Además, ¿no contrasta tanta monumentalidad portuaria con el hecho de que la misma Guinea no dispone todavía de barcos que transporten a sus nativos a sus lugares de origen o la reducción de la actividad económica a los mercados internacionales de población no nativa? ¿Este derroche de recursos no es una forma de satisfacer a los que vienen de lejos, una repetición de la carga a hombros de los que mandan? La reflexión de este hecho pasa por la consideración de los elementos de poder y la satisfacción de las necesidades de los nativos. Y es que, mirando con otros ojos, desde la producción de los hechos objeto de nuestra reflexión, casi nada ha cambiado entre nosotros. Si se apura, y pese a los fuegos fatuos de los neonacionalistas, en esta nuestra Guinea hay una separación tan profunda entre los que estaban y los que llegan como hace 50 años. Y los que llegan, además, siguen siendo llevados a hombros.
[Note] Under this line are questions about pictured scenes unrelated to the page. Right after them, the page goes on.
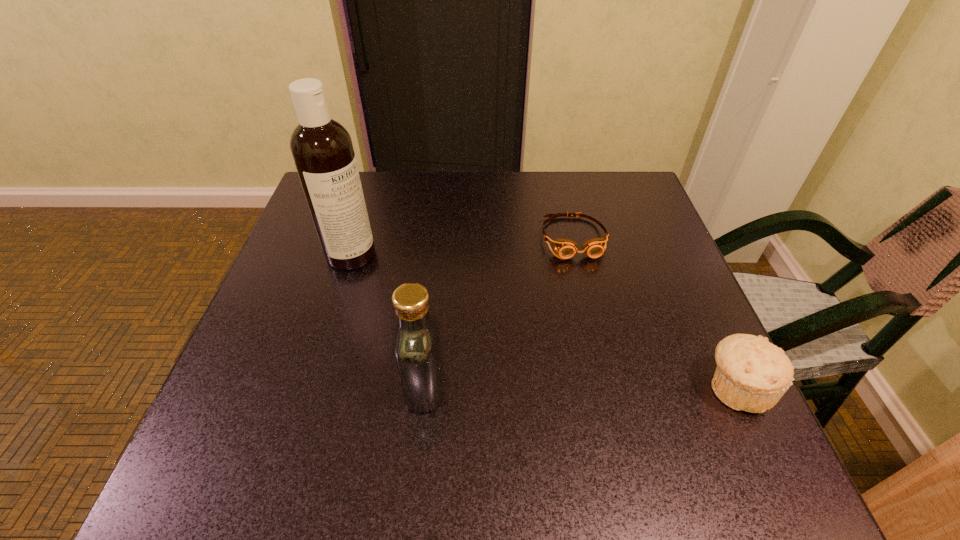
Find the location of `free spot on the desktop that is between the vodka and the third tallest object and is positioned on the label side of the tallest object`. free spot on the desktop that is between the vodka and the third tallest object and is positioned on the label side of the tallest object is located at coordinates (600, 387).

Where is `free space on the desktop that is between the second tallest object and the rightmost object and is positioned with the lenses facing forward on the third object from left to right`? The width and height of the screenshot is (960, 540). free space on the desktop that is between the second tallest object and the rightmost object and is positioned with the lenses facing forward on the third object from left to right is located at coordinates (616, 387).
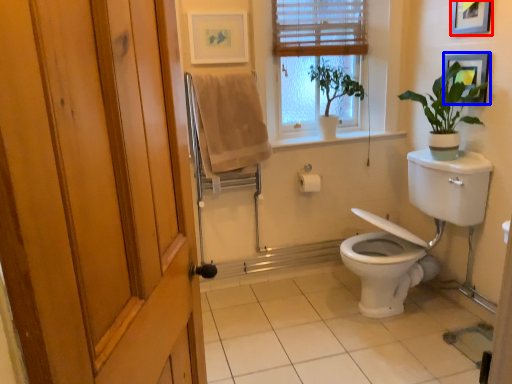
Question: Which of the following is the closest to the observer, picture frame (highlighted by a red box) or picture frame (highlighted by a blue box)?

Choices:
 (A) picture frame
 (B) picture frame

Answer: (A)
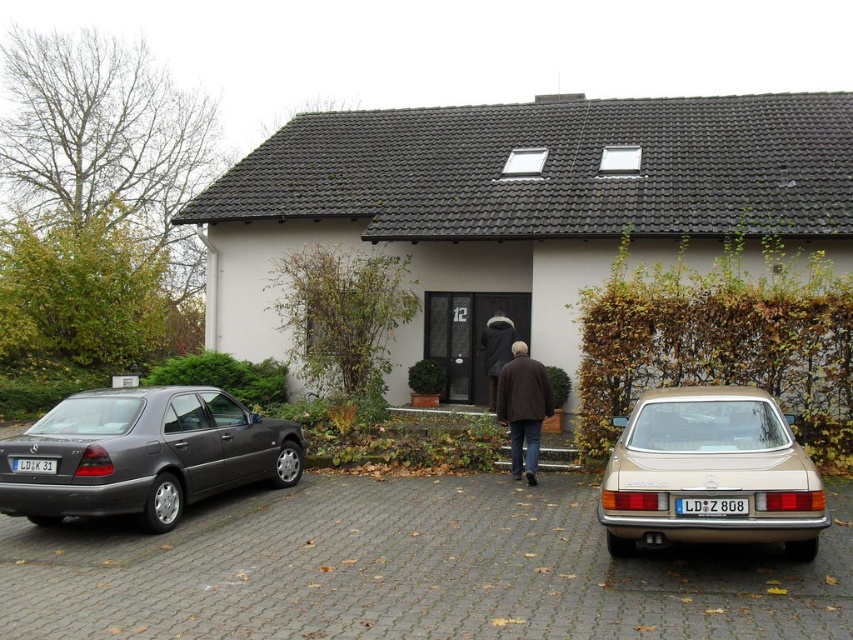
You are a delivery person trying to park your van in the driveway. The van requires a space larger than the blue plastic license plate at center. Can you park your van in the gray cobblestone driveway at center?

The gray cobblestone driveway at center is larger in size than the blue plastic license plate at center, so yes, the van can park there since the driveway provides sufficient space.

You are a delivery person trying to park your delivery van, which is 2 meters wide, on the gray cobblestone driveway at center. The blue plastic license plate at center is blocking part of the driveway. Can you determine if there is enough space to park your van on the driveway?

The gray cobblestone driveway at center is wider than the blue plastic license plate at center. Since the driveway is wider than the license plate, there might be enough space for the van, but the exact width isn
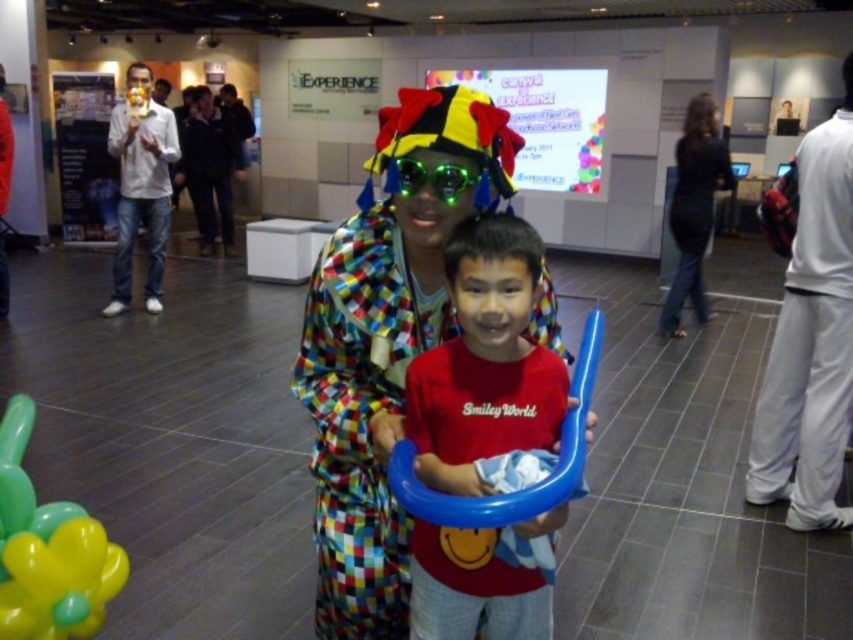
Question: Does dark blue jeans at center have a greater width compared to multicolored fabric clown at center?

Choices:
 (A) yes
 (B) no

Answer: (A)

Question: Which of the following is the closest to the observer?

Choices:
 (A) rubber balloon at lower left
 (B) black fabric dress at right

Answer: (A)

Question: Is matte red t-shirt at center below multicolored fabric clown at center?

Choices:
 (A) yes
 (B) no

Answer: (A)

Question: Estimate the real-world distances between objects in this image. Which object is farther from the matte white shirt at left?

Choices:
 (A) rubber balloon at lower left
 (B) dark blue jeans at center
 (C) black fabric dress at right

Answer: (A)

Question: Which object is the closest to the matte red t-shirt at center?

Choices:
 (A) white fabric pants at right
 (B) dark blue jeans at center

Answer: (A)

Question: Does matte red t-shirt at center come in front of matte white shirt at left?

Choices:
 (A) no
 (B) yes

Answer: (B)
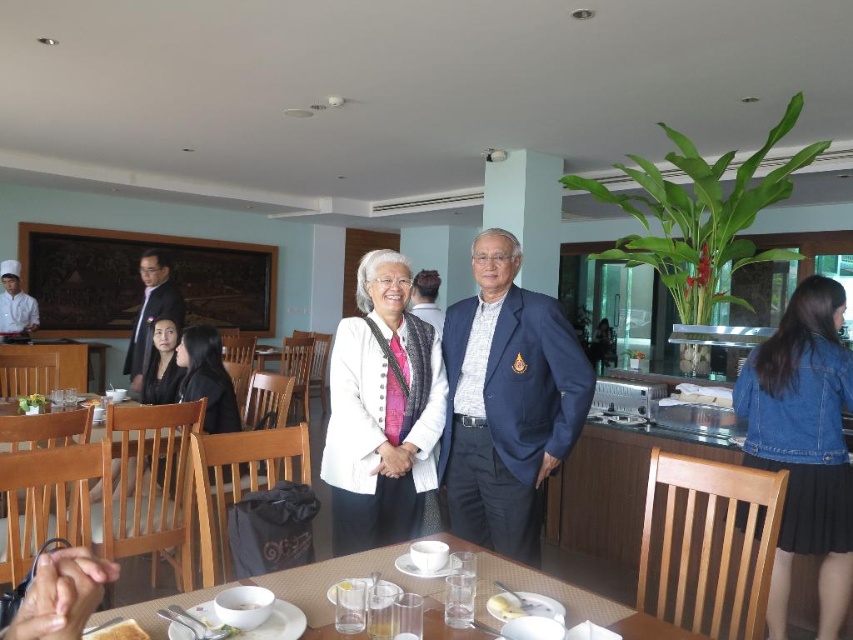
Is navy blue suit at center taller than dark blue suit at center?

Yes, navy blue suit at center is taller than dark blue suit at center.

Describe the element at coordinates (506, 403) in the screenshot. I see `navy blue suit at center` at that location.

What are the coordinates of `navy blue suit at center` in the screenshot? It's located at (506, 403).

Which is below, white textured sweater at center or matte white chef's uniform at left?

white textured sweater at center

Who is positioned more to the left, white textured sweater at center or matte white chef's uniform at left?

matte white chef's uniform at left

Is point (360, 540) positioned before point (18, 285)?

Yes.

Where is `white textured sweater at center`? white textured sweater at center is located at coordinates (381, 412).

Is denim jacket at lower right closer to the viewer compared to dark blue suit at center?

That is True.

Is point (846, 513) closer to viewer compared to point (131, 365)?

Yes, point (846, 513) is closer to viewer.

Who is more forward, (x=746, y=445) or (x=132, y=388)?

Point (x=746, y=445)

The height and width of the screenshot is (640, 853). Identify the location of denim jacket at lower right. (804, 444).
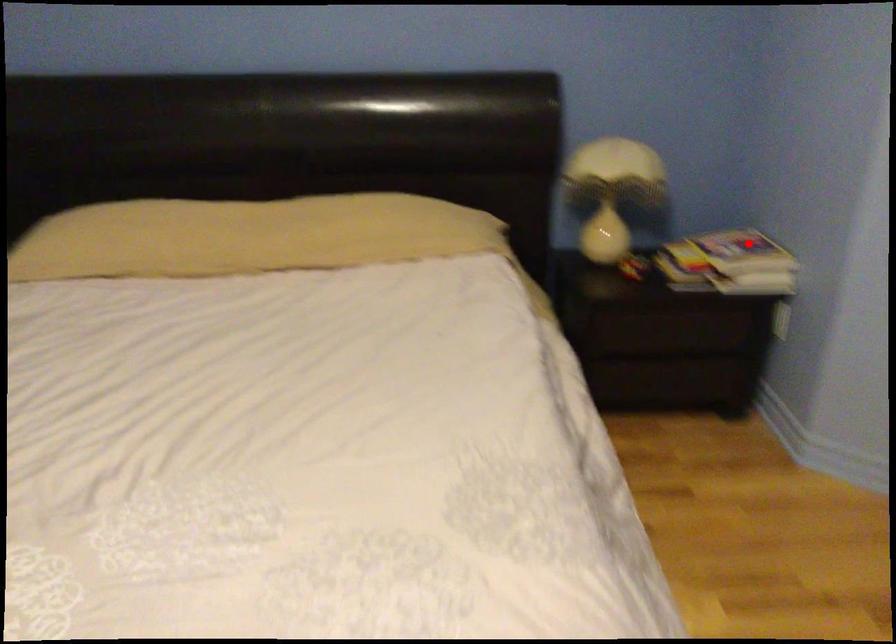
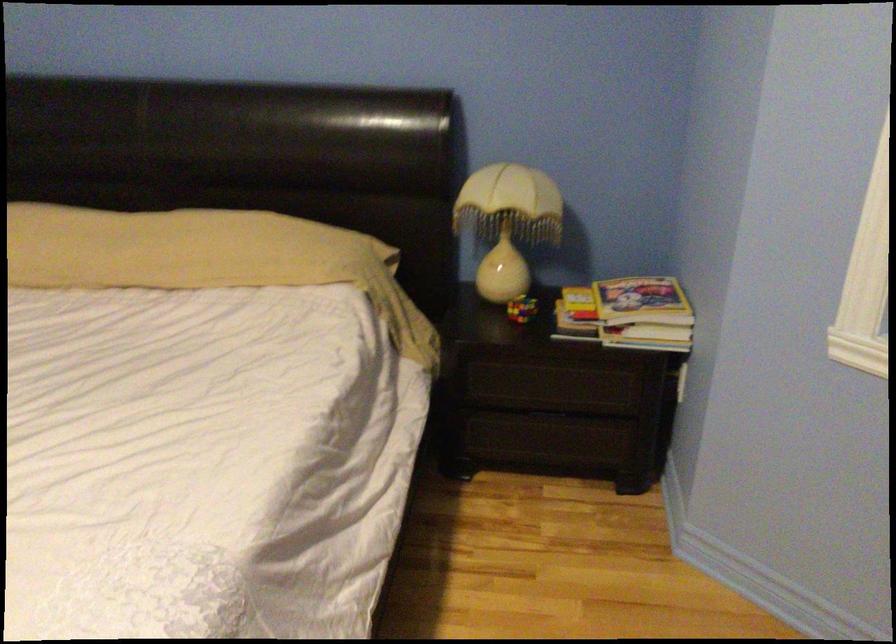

Si todos vieran las diferencias y ventajas sociales entre los que llegan y los que sobreviven a costa de ellos, que son los que se relacionan con los hombres de poder en esta Guinea Ecuatorial, dirían que la carga en trona de la esposa de un gobernador, aparte de necesaria, es una menudencia en comparación con la situación actual. Si contamos, además, con el hecho de que durante once años del gobierno de uno de los más feroces nacionalistas que ha dado este país todos los nativos padecimos las consecuencias de su lectura errónea de la Historia, podemos creer que el recuerdo de los blancos alzados por los aires para no sufrir los embates de las olas atlánticas es una forma barata de hacer demagogia. Una demagogia de azotea.